Although she is the principal power worshiped by the cult, Maria Lionza is part of a trinity. Alongside her are Guaicaipuro and Negro Felipe, an indigenous chief and a black slave who were both murdered by Spanish colonists. Together, they make up las Tres Potencias (the three powers).
Las Tres Potencias oversee a number of minor deities, grouped together according to race, occupation, or class. These groups of spirits are called the “courts,” which include the Indian Court, the African Court, the Celestial Court, as well as others.
The history of the religion is as hard to pin down as the history of Maria, herself. Some say it has been practiced since the fifteenth century, while some, like Angelina Pollok-Etz (former Professor of Anthropology at the Andres Bello Catholic University in Caracas), say it only goes as far back as 1920. From all accounts, it began as a nature cult, with Maria being a spirit of waters, forests, and animals, but it quickly began to incorporate elements of Santeria, Palo, Catholicism, and nineteenth century European Spiritualism.
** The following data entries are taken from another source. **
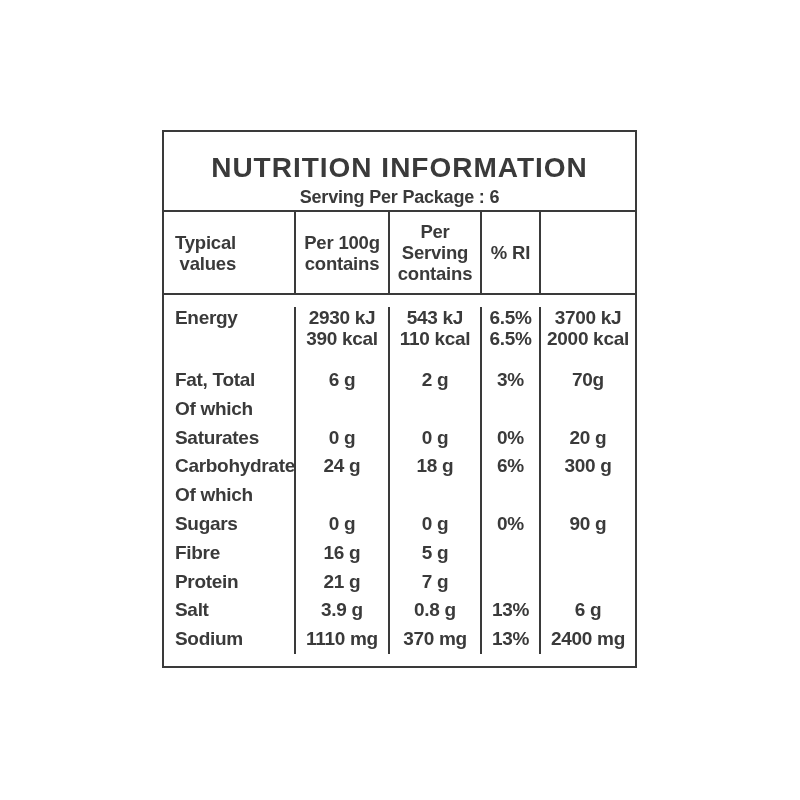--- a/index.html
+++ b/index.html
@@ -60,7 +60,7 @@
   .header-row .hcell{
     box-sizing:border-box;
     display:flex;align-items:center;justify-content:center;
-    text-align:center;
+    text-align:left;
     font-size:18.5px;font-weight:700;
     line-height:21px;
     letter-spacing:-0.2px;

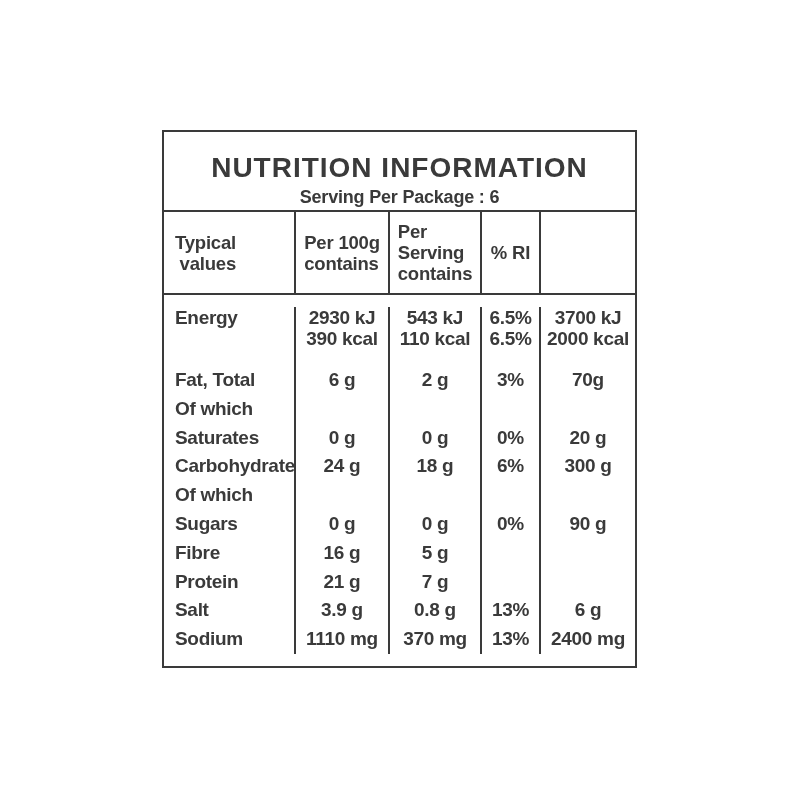--- a/index.html
+++ b/index.html
@@ -111,7 +111,7 @@
   </div>
 
   <div class="body-grid grid5" style="grid-template-rows: 21px 21px 17px 28.8px 28.8px 28.8px 28.8px 28.8px 28.8px 28.8px 28.8px 28.8px 28.8px; border-radius: 19px;">
-      <div style="display: contents;"><div class="cell label vline tight">Energy</div><div class="cell value vline tight">2930 kJ</div><div class="cell value vline tight">543 kJ</div><div class="cell value vline tight">6.5%</div><div class="cell value tight">3700 kJ</div></div>
+      <div style="display: contents;"><div class="cell label vline tight">Energy</div><div class="cell value vline tight">2930 kJ</div><div class="cell value vline tight">543 kJ</div><div class="cell value vline tight">6.5%</div><div class="cell value tight">8400 kJ</div></div>
       <div style="display: contents;"><div class="cell label vline tight"></div><div class="cell value vline tight">390 kcal</div><div class="cell value vline tight">110 kcal</div><div class="cell value vline tight">6.5%</div><div class="cell value tight">2000 kcal</div></div>
       <div style="display: contents;"><div class="cell label vline normal"></div><div class="cell value vline normal"></div><div class="cell value vline normal"></div><div class="cell value vline normal"></div><div class="cell value normal"></div></div>
       <div style="display: contents;"><div class="cell label vline normal">Fat, Total</div><div class="cell value vline normal">6 g</div><div class="cell value vline normal">2 g</div><div class="cell value vline normal">3%</div><div class="cell value normal">70g</div></div>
One of the basic teachings of the cult is that the spirits of the dead have the ability to intervene in the world of the living. Sorcerers and mediums (known as “boncos” and “materias”) work together to contact spirits for guidance or magic. The materia will be possessed by a spirit while the bonco converses with it.
Beliefs of the group are constantly evolving, with new deities and practices being adopted every day. One of the stranger additions have been the inclusion of the Viking Court, a group of spirits seemingly inspired by comic books and heavy metal. Those under the influence of the vikings have been known to commit acts of self-mutilation during certain rites, showcasing the medium’s ability to withstand physical pain.
The most recent and somewhat troubling addition to the courts has been the Malandros Court, literally, the “thug” or “delinquent” court. This court is made up of the spirits of dead bandits and gang members, which make up a significant portion of the population in Venezuela. The Venezuelan Violence Observatory reported 21,692 murders in the country during 2012, mostly due to gang violence, and the cult itself acts as “a mirror of Venezuelan culture and society,” according to Wade Glenn, an anthropologist at Tulane University.
The spirits of the Malandros Court are usually depicted as Robin Hood types, sharing their spoils with the community, but the truth about these “saints” is probably less benign. The most popular of these is the spirit of Ismael Sanchez, whose shrines are inhabited by plaster idols of a youth wearing sunglasses, a sideways cap, and a gun in his waistband. The stories associated with Ismael are also numerous and conflicting, but he is most commonly said to have been an honorable thug who was shot in the back by a crooked cop in the 1950s or 60s.
Some materias though have shown concern for the influx of these Santos Malandros, saying that the thug spirits aren’t following the rules set forth by Maria Lionza, herself, concerning spiritual etiquette in the afterlife. The rule is that a spirit must wait for at least ten years before being allowed to come forward as an authentic source of power within the courts, most waiting thirty years, or more. But some of these thugs are shoving to the front of the line, interrupting rituals meant to be calling other spirits, and showing up uninvited, sometimes only a year after their death. It appears that these spirits have as little regard for regulations as they did in life, and not all mediums are happy with this turn.
But the cult of Maria Lionza is said to be the fastest growing religion in Venezuela, with followers possibly representing over a third of the nation’s total population, and it seems to derive its strength from its flexibility and willingness to change. The hurdle created by naysayers seems a small one, judging by the overwhelming popularity of the thug saints. It will be interesting, to say the least, to see what develops next for this budding cult.